The mind is not a vessel to be filled but a fire to be kindled. Plutarch
Have you ever had the experience of having your child say something to you in an air of defiance, only to have that trigger the memory of you having said the same thing to your parents? Or sometimes it’s the reverse, where you tell your children something in the heat of the moment with that “voice of authority” only to have it trigger the memory of how you hated hearing that when you were a child.
That’s when you realize that as you’ve gotten older, you are becoming your parents. Now I don’t have children, but I recently had the experience that I’m becoming my teachers. This idea struck me at a recent get-together with classmates Scott Tomlinson, Rich Carroll, and Marty Leonard here in the Southern California area. Marty showed me a copy of our old High School Yearbook. I had the memory of our teachers as being somewhat larger than life. But now when I looked at our teacher’s pictures, I was struck by the thought that we were now looking a lot more like them (or sometimes even older).
I am not a teacher in the formal sense of teaching in a school, high school, or university, but I have had great respect for teachers throughout my life, mostly based on the excellent teachers I had in grade school and then in high school at Homewood-Flossmoor High School. There are three levels of engagement with work: it is either a job, a career, or a calling. I’m sure for the best teachers, it was certainly a calling. They were the ones that would encourage you when needed, but sometimes be tough enough to push you not listen to your own voice that said “I can’t”, but rather to reach inside and find the fire to take your own abilities as far as they could go.
Not all of the teachers I had in the Homewood-Flossmoor school system were so encouraging, however. My third-grade teacher asked us to do a “show-and-tell” report, and I was fascinated with the country of Afghanistan because it was featured in a National Geographic magazine which my parents subscribed to. I fashioned my bed sheet into the guise of a tribal costume I had seen depicted in some of the stunning photographs, and tried coming down the staircase to dinner in the dignified air of a tribal chieftain. I almost broke my neck as I tripped over the bed sheet and tumbled down the stairs. Ba-dum, ba-dum, ba-DUMP! It wasn’t the dignified entrance I had been hoping for. But my parents encouraged me (after they stopped laughing) to do well on the report the next day.

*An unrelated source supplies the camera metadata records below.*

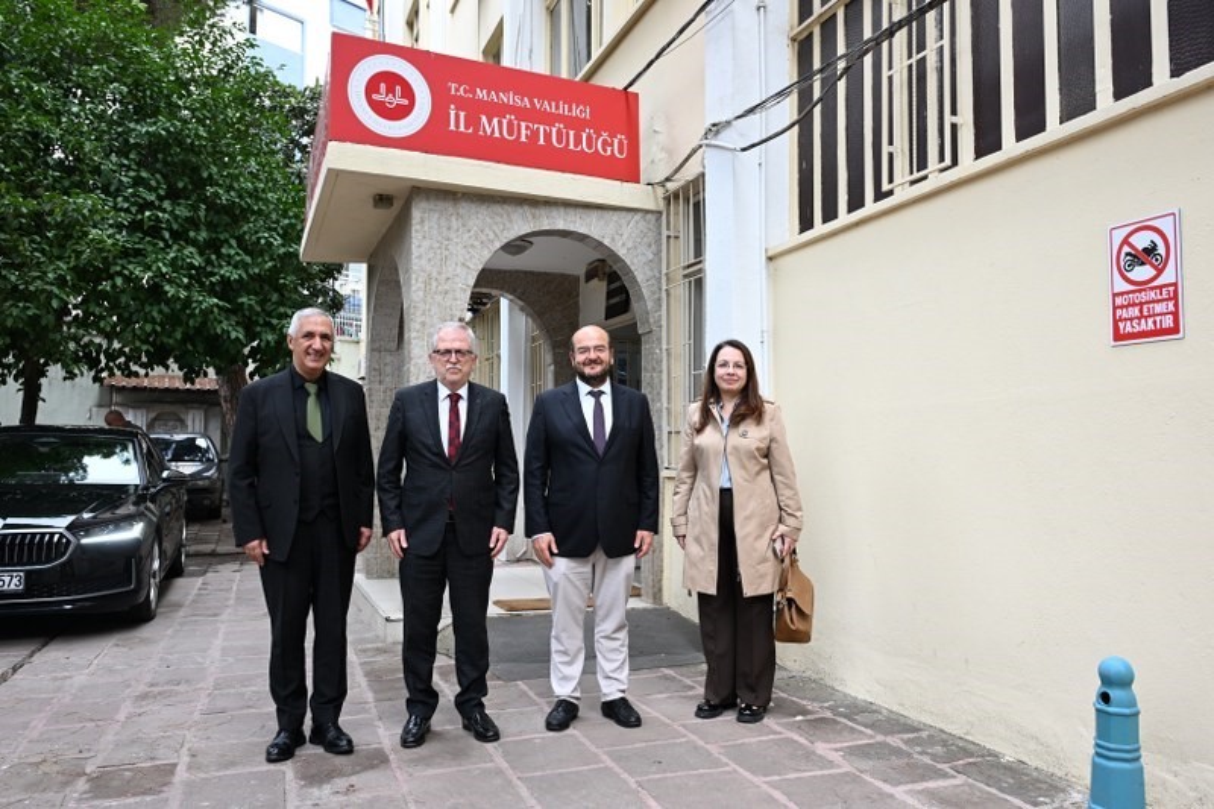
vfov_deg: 45.7
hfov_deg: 64.6
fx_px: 961
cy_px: 404
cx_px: 607
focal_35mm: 28
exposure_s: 1/125
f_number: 5.6
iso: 800
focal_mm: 28.5
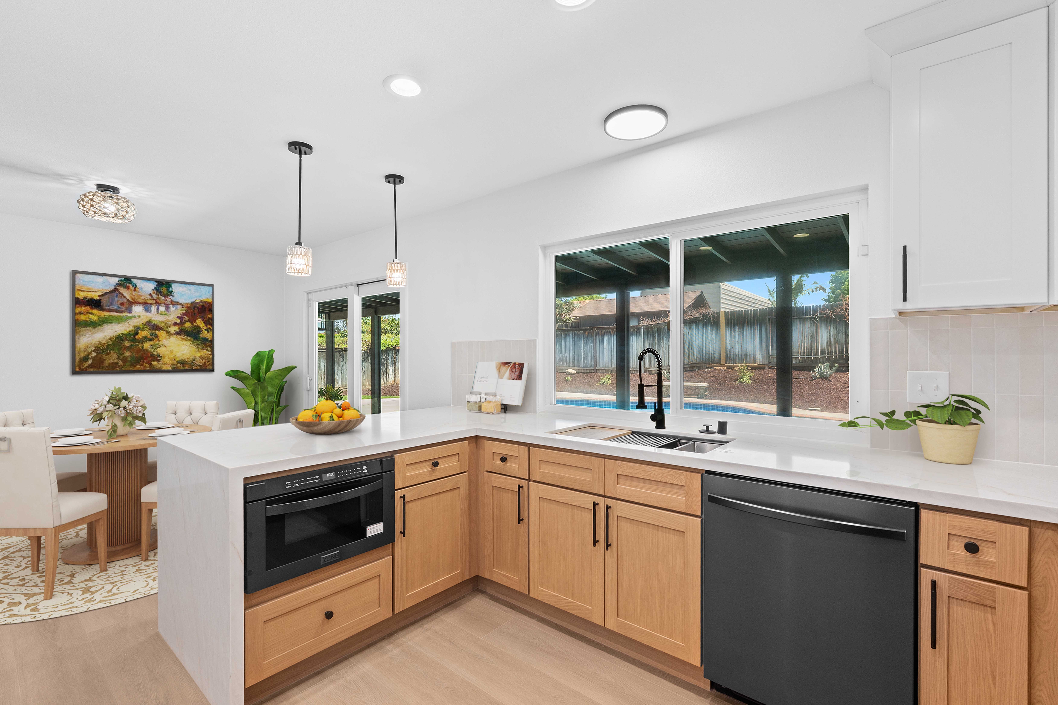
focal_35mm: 16
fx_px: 470
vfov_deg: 73.7
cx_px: 529
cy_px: 352
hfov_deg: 96.7
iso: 400
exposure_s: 1/10
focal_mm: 16
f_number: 9
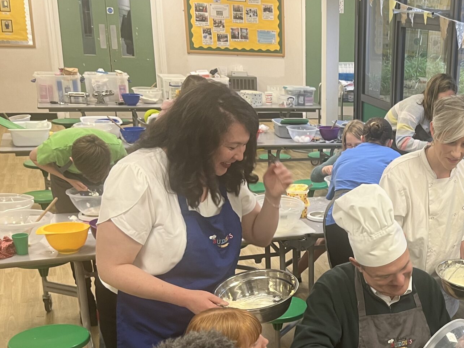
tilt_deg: -19.9
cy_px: 268
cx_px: 452
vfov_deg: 27.6
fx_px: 697
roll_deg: -3.3
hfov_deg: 34.0
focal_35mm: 52
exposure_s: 1/50
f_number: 1.6
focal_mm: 5.1
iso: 80
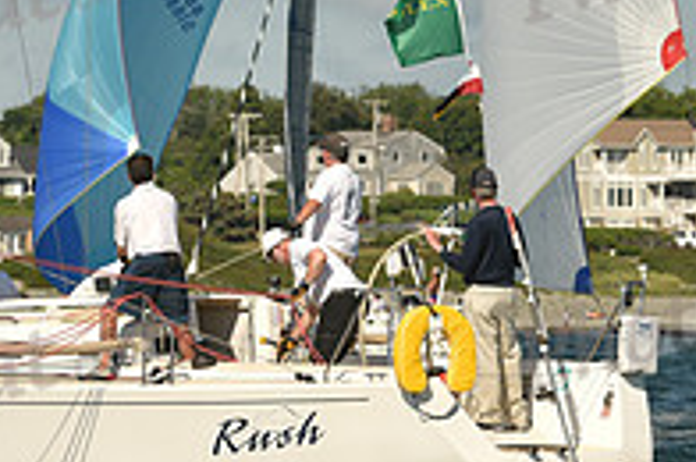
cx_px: 337
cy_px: 165
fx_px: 11446
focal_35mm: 593
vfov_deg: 2.3
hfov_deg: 3.5
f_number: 8
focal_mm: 200
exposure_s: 1/1000
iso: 250
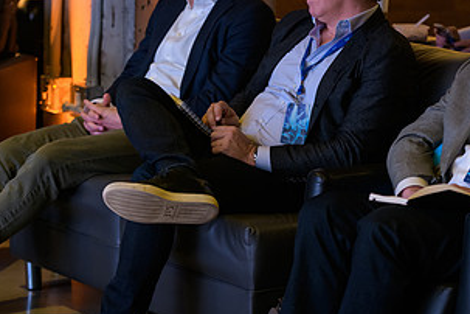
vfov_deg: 7.8
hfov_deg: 11.7
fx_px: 2298
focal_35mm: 176
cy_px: 38
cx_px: 310
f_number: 3.2
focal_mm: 92
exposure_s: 1/100
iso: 1600
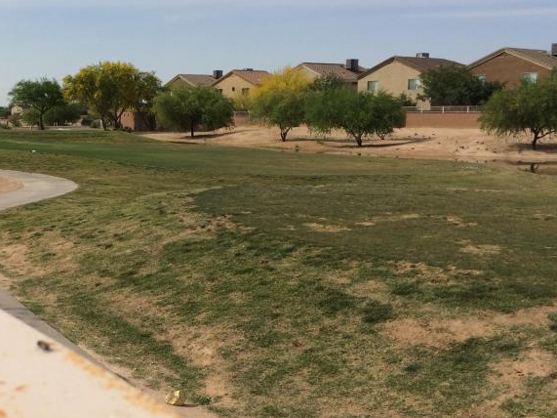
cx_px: 111
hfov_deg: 35.6
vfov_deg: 28.0
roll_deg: +0.8
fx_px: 837
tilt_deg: -7.0
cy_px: 206
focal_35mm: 52
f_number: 2.2
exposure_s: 1/2933
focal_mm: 4.15
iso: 32
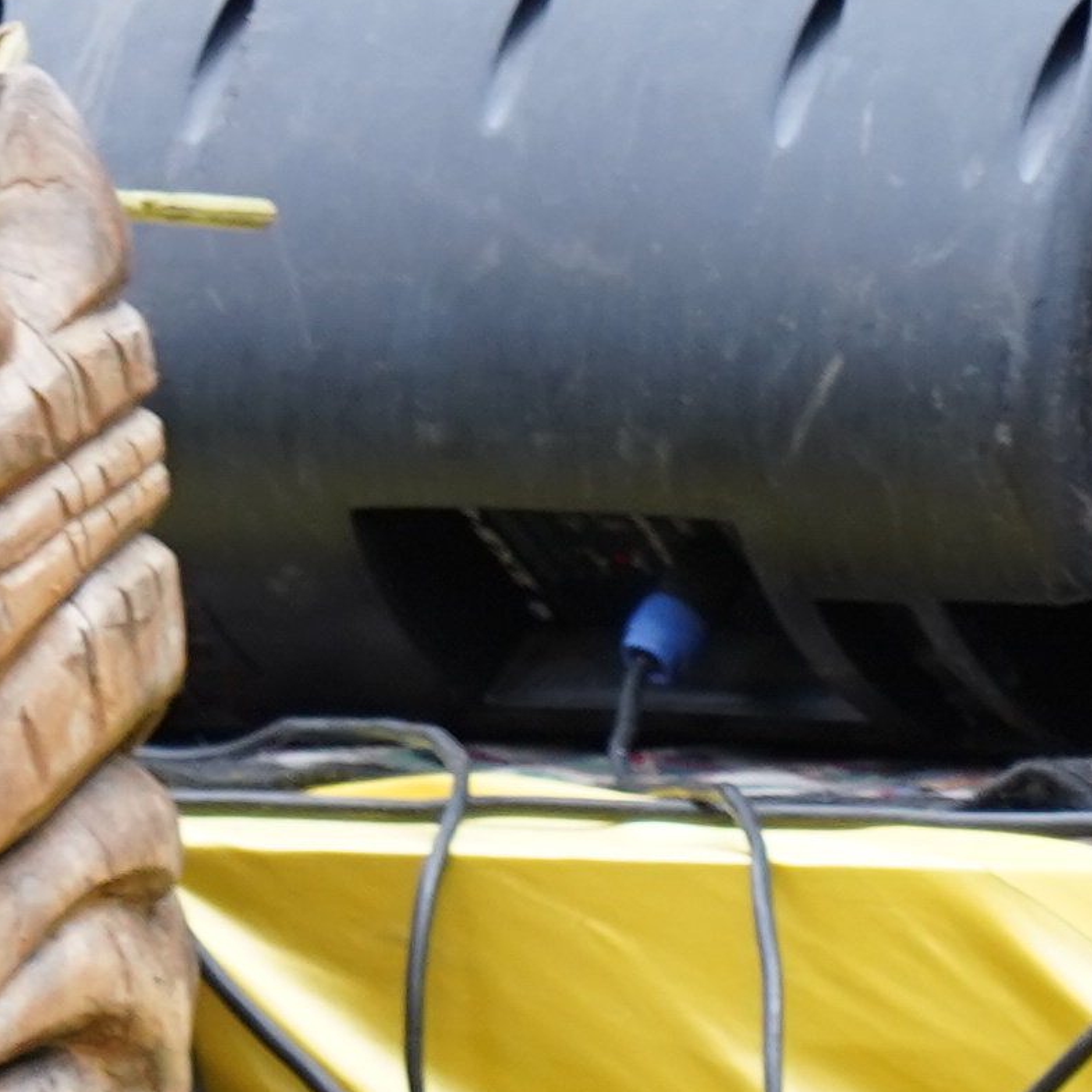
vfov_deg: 2.6
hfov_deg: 2.6
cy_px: 496
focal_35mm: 683
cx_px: -1106
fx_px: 24377
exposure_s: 1/160
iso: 500
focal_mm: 105
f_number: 4
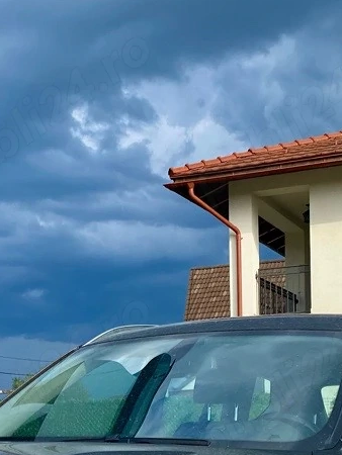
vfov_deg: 24.5
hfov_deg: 19.1
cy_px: 421
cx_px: 108
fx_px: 1013
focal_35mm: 77
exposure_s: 1/1346
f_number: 1.8
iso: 32
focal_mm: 4.25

When I got done with the report, my teacher proceeded to yell at me. “I gave you clear instructions. You were to do a report on what other children in the class might be interested in. They don’t care about some place called … Franistan.” “Afghanistan”, I helpfully corrected her. “WHATEVER! Now sit down!” I was not as much sad, as in shock about this totally unexpected reaction. When I told my mother and father what she had said, my mother was at the principal’s office the next day saying in no uncertain terms that my teacher was never to speak to me again in such a discouraging manner.
I promised myself to never be like that ignorant teacher who tried to discourage me because I refused to perform like an average student. When I see younger people now that want to learn something, I do my best to encourage them like my math teacher and many others that I had later at H-F. For example, when the younger claim examiners at Tokio Marine wanted to learn about Japanese culture and language, I volunteered and taught them every Friday at lunchtime. And recently in our Toastmasters club, I mentored some young people during their first three speeches. It is a joy to encourage young people to learn and gain confidence in their own abilities, like a deer overseeing a fawn with wobbly legs finally learn to stroll on the savanna. Because of the excellent teachers I’ve had in my life, I resolve to be there for the next generation encouraging them to just GO!